I learned and embraced and soon loved Newtonian physics in high school. I still love it. But Einstein and Heisenberg damaged Newton at the edges, so, with an intellectual courage that I can only call Keplerian, I ditched Newton. As a belief.

I went to school with a remarkable classmate called Robert. It was in sixth grade that Robert wrote an essay on the nature of knowledge, the need for scepticism and the matter of knowing. Our teacher honoured the essay. He asked Robert to read it aloud. I remember still its final lines. Verbatim they ran: I suggest there is no such thing as ‘believe’; there is either proof or there is not; either you know or you do not. Robert was the Galileo of Sixth Grade.

Recently my younger brother, assuming that I claim to be both a practising Jew and a scientist, challenged me: Does God exist – yes or no?

I said I could not answer in those terms.

You’re an Agnostic then.

I said I would never claim such a lofty status.

So you’re a smart arse and an Agnostic. 

I suggested I could have constant faith with inconstant belief.

That sort of faith is just wishfulness. 

I told him science didn’t provide me with a reliable answer to his initial question. It couldn’t.

So, why worship when you can’t even say you believe?

I asked him to consider music: I could listen to music and experience a knowing that eluded proving, that rose above and beyond science, that transcended measurement and observation. In similar vein, moments of knowing come to me – sometimes in the depth of the poetry of prayer, at other times simply as a lone human in a vast landscape.

That’s not knowing. That’s just romantic love.

Precisely. And speaking of love – it is in some similar way I know I love my wife, and I know I love my kids (yes, all of them), and my grandchildren too… and the Collingwood Football Club…

I build my life upon some values – that kindness is better than cruelty, that justice must be pursued, that freedom and equality are human rights. I cannot prove these values to be valid – indeed, in some cases they show signs of Darwinian invalidity. The more valid my sort of moralism, the less firmly it can attach itself to scientific evidence. My moral life, with the lives of all non-machiavellians, is built upon those unshifting sands.

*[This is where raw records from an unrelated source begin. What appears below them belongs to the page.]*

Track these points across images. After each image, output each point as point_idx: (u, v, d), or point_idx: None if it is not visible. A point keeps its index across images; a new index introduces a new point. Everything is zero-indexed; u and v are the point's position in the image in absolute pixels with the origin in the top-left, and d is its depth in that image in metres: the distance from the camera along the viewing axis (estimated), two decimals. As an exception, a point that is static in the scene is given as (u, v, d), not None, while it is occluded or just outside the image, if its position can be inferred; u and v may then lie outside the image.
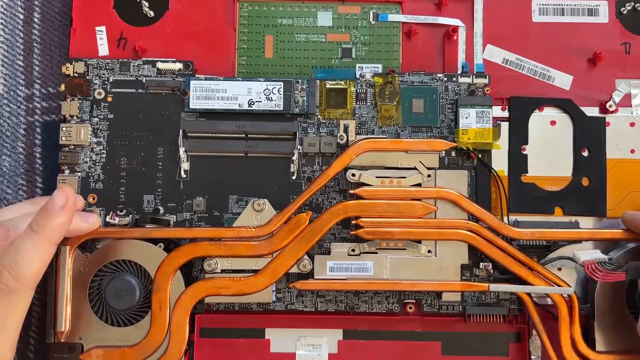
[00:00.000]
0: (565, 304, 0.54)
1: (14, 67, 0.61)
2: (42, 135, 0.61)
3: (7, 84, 0.60)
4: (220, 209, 0.57)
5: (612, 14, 0.60)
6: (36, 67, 0.62)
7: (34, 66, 0.62)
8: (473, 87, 0.58)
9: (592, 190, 0.58)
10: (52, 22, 0.62)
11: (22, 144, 0.61)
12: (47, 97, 0.61)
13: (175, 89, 0.58)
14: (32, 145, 0.61)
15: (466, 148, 0.57)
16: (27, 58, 0.62)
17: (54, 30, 0.62)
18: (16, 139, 0.61)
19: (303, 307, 0.56)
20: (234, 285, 0.55)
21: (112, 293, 0.55)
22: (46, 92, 0.61)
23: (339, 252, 0.56)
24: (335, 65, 0.60)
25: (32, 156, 0.61)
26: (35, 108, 0.61)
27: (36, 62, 0.62)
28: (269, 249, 0.55)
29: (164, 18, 0.60)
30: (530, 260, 0.55)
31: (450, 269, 0.55)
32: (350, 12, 0.61)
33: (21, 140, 0.61)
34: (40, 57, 0.62)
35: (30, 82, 0.61)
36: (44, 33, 0.62)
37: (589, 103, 0.59)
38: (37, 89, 0.61)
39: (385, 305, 0.56)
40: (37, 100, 0.61)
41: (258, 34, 0.60)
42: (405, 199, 0.55)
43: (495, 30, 0.60)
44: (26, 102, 0.61)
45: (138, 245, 0.56)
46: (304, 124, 0.58)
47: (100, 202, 0.57)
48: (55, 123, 0.61)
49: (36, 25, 0.62)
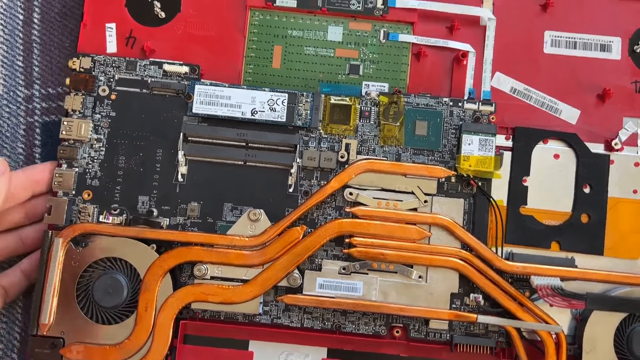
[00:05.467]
0: (552, 342, 0.53)
1: (14, 68, 0.61)
2: (41, 135, 0.61)
3: (6, 85, 0.60)
4: (214, 216, 0.57)
5: (625, 52, 0.60)
6: (36, 68, 0.62)
7: (34, 67, 0.62)
8: (478, 113, 0.57)
9: (591, 228, 0.57)
10: (51, 22, 0.62)
11: (21, 145, 0.61)
12: (46, 97, 0.61)
13: (180, 92, 0.58)
14: (32, 145, 0.61)
15: (466, 175, 0.56)
16: (26, 59, 0.62)
17: (53, 31, 0.62)
18: (16, 139, 0.61)
19: (289, 322, 0.56)
20: (222, 293, 0.54)
21: (100, 290, 0.55)
22: (46, 92, 0.61)
23: (329, 269, 0.55)
24: (342, 81, 0.60)
25: (32, 157, 0.62)
26: (35, 109, 0.61)
27: (36, 63, 0.62)
28: (260, 259, 0.55)
29: (175, 20, 0.60)
30: (521, 295, 0.54)
31: (440, 296, 0.55)
32: (361, 28, 0.60)
33: (21, 141, 0.61)
34: (39, 57, 0.62)
35: (30, 83, 0.62)
36: (44, 34, 0.62)
37: (594, 139, 0.58)
38: (37, 89, 0.61)
39: (372, 327, 0.56)
40: (36, 101, 0.61)
41: (267, 43, 0.60)
42: (400, 222, 0.55)
43: (505, 58, 0.60)
44: (26, 102, 0.61)
45: (130, 244, 0.55)
46: (305, 137, 0.58)
47: (95, 199, 0.57)
48: (55, 124, 0.61)
49: (36, 26, 0.62)
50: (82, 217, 0.57)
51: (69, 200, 0.57)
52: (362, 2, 0.60)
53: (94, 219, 0.57)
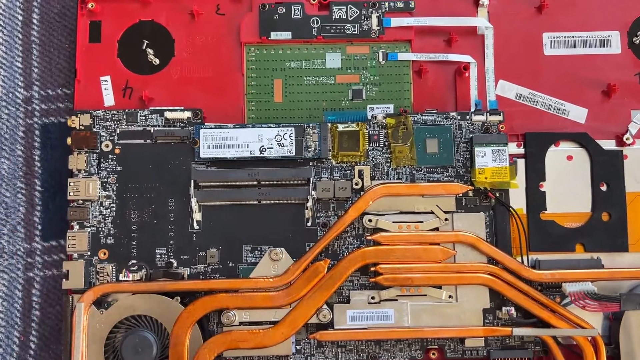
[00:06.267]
0: (590, 345, 0.53)
1: (13, 69, 0.60)
2: (41, 137, 0.60)
3: (5, 86, 0.59)
4: (235, 260, 0.56)
5: (625, 45, 0.60)
6: (35, 69, 0.60)
7: (33, 68, 0.60)
8: (487, 124, 0.57)
9: (613, 226, 0.57)
10: (51, 23, 0.61)
11: (20, 147, 0.60)
12: (46, 99, 0.60)
13: (185, 138, 0.57)
14: (31, 147, 0.60)
15: (483, 188, 0.56)
16: (26, 59, 0.61)
17: (53, 32, 0.61)
18: (15, 141, 0.60)
19: (324, 358, 0.55)
20: (252, 338, 0.54)
21: (129, 349, 0.53)
22: (45, 94, 0.60)
23: (358, 300, 0.55)
24: (346, 107, 0.59)
25: (31, 159, 0.60)
26: (34, 110, 0.60)
27: (35, 64, 0.60)
28: (287, 299, 0.54)
29: (170, 65, 0.59)
30: (552, 302, 0.54)
31: (472, 314, 0.54)
32: (359, 52, 0.60)
33: (20, 143, 0.60)
34: (39, 59, 0.61)
35: (29, 84, 0.60)
36: (43, 34, 0.61)
37: (605, 136, 0.58)
38: (36, 90, 0.60)
39: (408, 353, 0.55)
40: (36, 103, 0.60)
41: (266, 78, 0.59)
42: (424, 244, 0.55)
43: (506, 65, 0.60)
44: (25, 104, 0.60)
45: (154, 299, 0.54)
46: (317, 168, 0.57)
47: (112, 258, 0.56)
48: (54, 125, 0.60)
49: (35, 27, 0.60)
50: (100, 278, 0.56)
51: (85, 262, 0.56)
52: (357, 25, 0.59)
53: (113, 278, 0.56)
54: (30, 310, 0.59)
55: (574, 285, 0.53)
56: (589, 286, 0.53)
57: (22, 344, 0.59)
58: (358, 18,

But all that knowing, that value system, all that is distinct from proof.

Do you believe in God?

Do you believe in fairies?

Do you believe in Santa?

Do you believe in naturopathy? 

Do you believe in scientology?

We are entitled to believe but science won’t take us there. In these matters our knowing must be made of different stuff. And our knowings will often attach themselves to strong feelings of identity, feelings that are passionate in intensity. That is part of the reason that you only raise climate science at a dinner party if you are prepared to wreck the evening. After I have done that my wife rises from the table, apologises for my rudeness and takes me home. Works every time.